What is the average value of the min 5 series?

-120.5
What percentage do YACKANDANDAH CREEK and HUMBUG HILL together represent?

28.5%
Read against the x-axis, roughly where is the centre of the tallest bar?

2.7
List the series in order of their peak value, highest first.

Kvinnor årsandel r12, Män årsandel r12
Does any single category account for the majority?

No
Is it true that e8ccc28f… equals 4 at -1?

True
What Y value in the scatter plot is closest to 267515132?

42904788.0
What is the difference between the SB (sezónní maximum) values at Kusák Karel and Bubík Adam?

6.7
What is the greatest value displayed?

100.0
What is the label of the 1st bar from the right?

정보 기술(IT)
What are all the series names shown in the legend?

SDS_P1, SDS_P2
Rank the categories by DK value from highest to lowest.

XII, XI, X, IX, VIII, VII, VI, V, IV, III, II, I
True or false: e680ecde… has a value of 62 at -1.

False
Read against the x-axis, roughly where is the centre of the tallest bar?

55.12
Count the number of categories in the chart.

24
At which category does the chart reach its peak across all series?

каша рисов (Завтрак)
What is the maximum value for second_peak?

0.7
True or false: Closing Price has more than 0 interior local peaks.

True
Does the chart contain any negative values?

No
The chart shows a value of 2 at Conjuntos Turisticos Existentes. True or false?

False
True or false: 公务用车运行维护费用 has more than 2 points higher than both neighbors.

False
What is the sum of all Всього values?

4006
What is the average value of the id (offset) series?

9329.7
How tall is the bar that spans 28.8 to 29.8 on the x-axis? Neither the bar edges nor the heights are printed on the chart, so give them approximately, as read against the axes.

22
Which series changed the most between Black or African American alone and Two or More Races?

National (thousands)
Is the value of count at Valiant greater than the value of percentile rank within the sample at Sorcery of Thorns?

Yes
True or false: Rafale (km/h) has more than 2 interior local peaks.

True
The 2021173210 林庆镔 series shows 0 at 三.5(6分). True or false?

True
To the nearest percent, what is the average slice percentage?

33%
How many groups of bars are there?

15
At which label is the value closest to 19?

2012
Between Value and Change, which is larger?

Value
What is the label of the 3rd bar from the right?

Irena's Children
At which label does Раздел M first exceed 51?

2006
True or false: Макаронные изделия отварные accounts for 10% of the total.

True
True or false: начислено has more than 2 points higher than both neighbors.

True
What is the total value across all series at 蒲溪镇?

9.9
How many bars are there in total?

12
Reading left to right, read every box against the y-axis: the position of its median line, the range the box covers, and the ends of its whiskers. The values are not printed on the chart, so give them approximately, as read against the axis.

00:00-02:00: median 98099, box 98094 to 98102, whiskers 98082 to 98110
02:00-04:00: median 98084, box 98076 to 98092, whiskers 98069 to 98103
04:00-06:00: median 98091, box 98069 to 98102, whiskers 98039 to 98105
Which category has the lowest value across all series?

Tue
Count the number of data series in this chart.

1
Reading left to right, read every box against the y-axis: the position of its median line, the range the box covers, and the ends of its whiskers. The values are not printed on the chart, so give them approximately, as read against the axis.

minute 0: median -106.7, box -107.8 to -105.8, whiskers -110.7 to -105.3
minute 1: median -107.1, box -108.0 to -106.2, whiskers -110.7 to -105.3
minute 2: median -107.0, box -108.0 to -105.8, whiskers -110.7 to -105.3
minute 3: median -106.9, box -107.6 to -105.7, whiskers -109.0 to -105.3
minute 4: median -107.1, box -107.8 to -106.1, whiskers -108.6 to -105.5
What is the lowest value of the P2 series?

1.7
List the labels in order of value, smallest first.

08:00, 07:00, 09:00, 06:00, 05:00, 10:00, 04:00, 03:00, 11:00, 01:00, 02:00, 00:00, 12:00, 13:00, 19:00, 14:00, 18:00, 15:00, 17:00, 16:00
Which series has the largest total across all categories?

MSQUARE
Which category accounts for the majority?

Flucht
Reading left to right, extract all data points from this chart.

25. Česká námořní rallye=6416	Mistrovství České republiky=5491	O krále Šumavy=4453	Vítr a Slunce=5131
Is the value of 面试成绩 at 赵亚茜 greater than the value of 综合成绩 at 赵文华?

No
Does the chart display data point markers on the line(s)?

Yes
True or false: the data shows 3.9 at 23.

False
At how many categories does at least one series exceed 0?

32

*JOB*:
Transcribe the records above line for line, without any changes.

*RESPONSE TO THE TASK*:
What is the average value of the min 5 series?

-120.5
What percentage do YACKANDANDAH CREEK and HUMBUG HILL together represent?

28.5%
Read against the x-axis, roughly where is the centre of the tallest bar?

2.7
List the series in order of their peak value, highest first.

Kvinnor årsandel r12, Män årsandel r12
Does any single category account for the majority?

No
Is it true that e8ccc28f… equals 4 at -1?

True
What Y value in the scatter plot is closest to 267515132?

42904788.0
What is the difference between the SB (sezónní maximum) values at Kusák Karel and Bubík Adam?

6.7
What is the greatest value displayed?

100.0
What is the label of the 1st bar from the right?

정보 기술(IT)
What are all the series names shown in the legend?

SDS_P1, SDS_P2
Rank the categories by DK value from highest to lowest.

XII, XI, X, IX, VIII, VII, VI, V, IV, III, II, I
True or false: e680ecde… has a value of 62 at -1.

False
Read against the x-axis, roughly where is the centre of the tallest bar?

55.12
Count the number of categories in the chart.

24
At which category does the chart reach its peak across all series?

каша рисов (Завтрак)
What is the maximum value for second_peak?

0.7
True or false: Closing Price has more than 0 interior local peaks.

True
Does the chart contain any negative values?

No
The chart shows a value of 2 at Conjuntos Turisticos Existentes. True or false?

False
True or false: 公务用车运行维护费用 has more than 2 points higher than both neighbors.

False
What is the sum of all Всього values?

4006
What is the average value of the id (offset) series?

9329.7
How tall is the bar that spans 28.8 to 29.8 on the x-axis? Neither the bar edges nor the heights are printed on the chart, so give them approximately, as read against the axes.

22
Which series changed the most between Black or African American alone and Two or More Races?

National (thousands)
Is the value of count at Valiant greater than the value of percentile rank within the sample at Sorcery of Thorns?

Yes
True or false: Rafale (km/h) has more than 2 interior local peaks.

True
The 2021173210 林庆镔 series shows 0 at 三.5(6分). True or false?

True
To the nearest percent, what is the average slice percentage?

33%
How many groups of bars are there?

15
At which label is the value closest to 19?

2012
Between Value and Change, which is larger?

Value
What is the label of the 3rd bar from the right?

Irena's Children
At which label does Раздел M first exceed 51?

2006
True or false: Макаронные изделия отварные accounts for 10% of the total.

True
True or false: начислено has more than 2 points higher than both neighbors.

True
What is the total value across all series at 蒲溪镇?

9.9
How many bars are there in total?

12
Reading left to right, read every box against the y-axis: the position of its median line, the range the box covers, and the ends of its whiskers. The values are not printed on the chart, so give them approximately, as read against the axis.

00:00-02:00: median 98099, box 98094 to 98102, whiskers 98082 to 98110
02:00-04:00: median 98084, box 98076 to 98092, whiskers 98069 to 98103
04:00-06:00: median 98091, box 98069 to 98102, whiskers 98039 to 98105
Which category has the lowest value across all series?

Tue
Count the number of data series in this chart.

1
Reading left to right, read every box against the y-axis: the position of its median line, the range the box covers, and the ends of its whiskers. The values are not printed on the chart, so give them approximately, as read against the axis.

minute 0: median -106.7, box -107.8 to -105.8, whiskers -110.7 to -105.3
minute 1: median -107.1, box -108.0 to -106.2, whiskers -110.7 to -105.3
minute 2: median -107.0, box -108.0 to -105.8, whiskers -110.7 to -105.3
minute 3: median -106.9, box -107.6 to -105.7, whiskers -109.0 to -105.3
minute 4: median -107.1, box -107.8 to -106.1, whiskers -108.6 to -105.5
What is the lowest value of the P2 series?

1.7
List the labels in order of value, smallest first.

08:00, 07:00, 09:00, 06:00, 05:00, 10:00, 04:00, 03:00, 11:00, 01:00, 02:00, 00:00, 12:00, 13:00, 19:00, 14:00, 18:00, 15:00, 17:00, 16:00
Which series has the largest total across all categories?

MSQUARE
Which category accounts for the majority?

Flucht
Reading left to right, extract all data points from this chart.

25. Česká námořní rallye=6416	Mistrovství České republiky=5491	O krále Šumavy=4453	Vítr a Slunce=5131
Is the value of 面试成绩 at 赵亚茜 greater than the value of 综合成绩 at 赵文华?

No
Does the chart display data point markers on the line(s)?

Yes
True or false: the data shows 3.9 at 23.

False
At how many categories does at least one series exceed 0?

32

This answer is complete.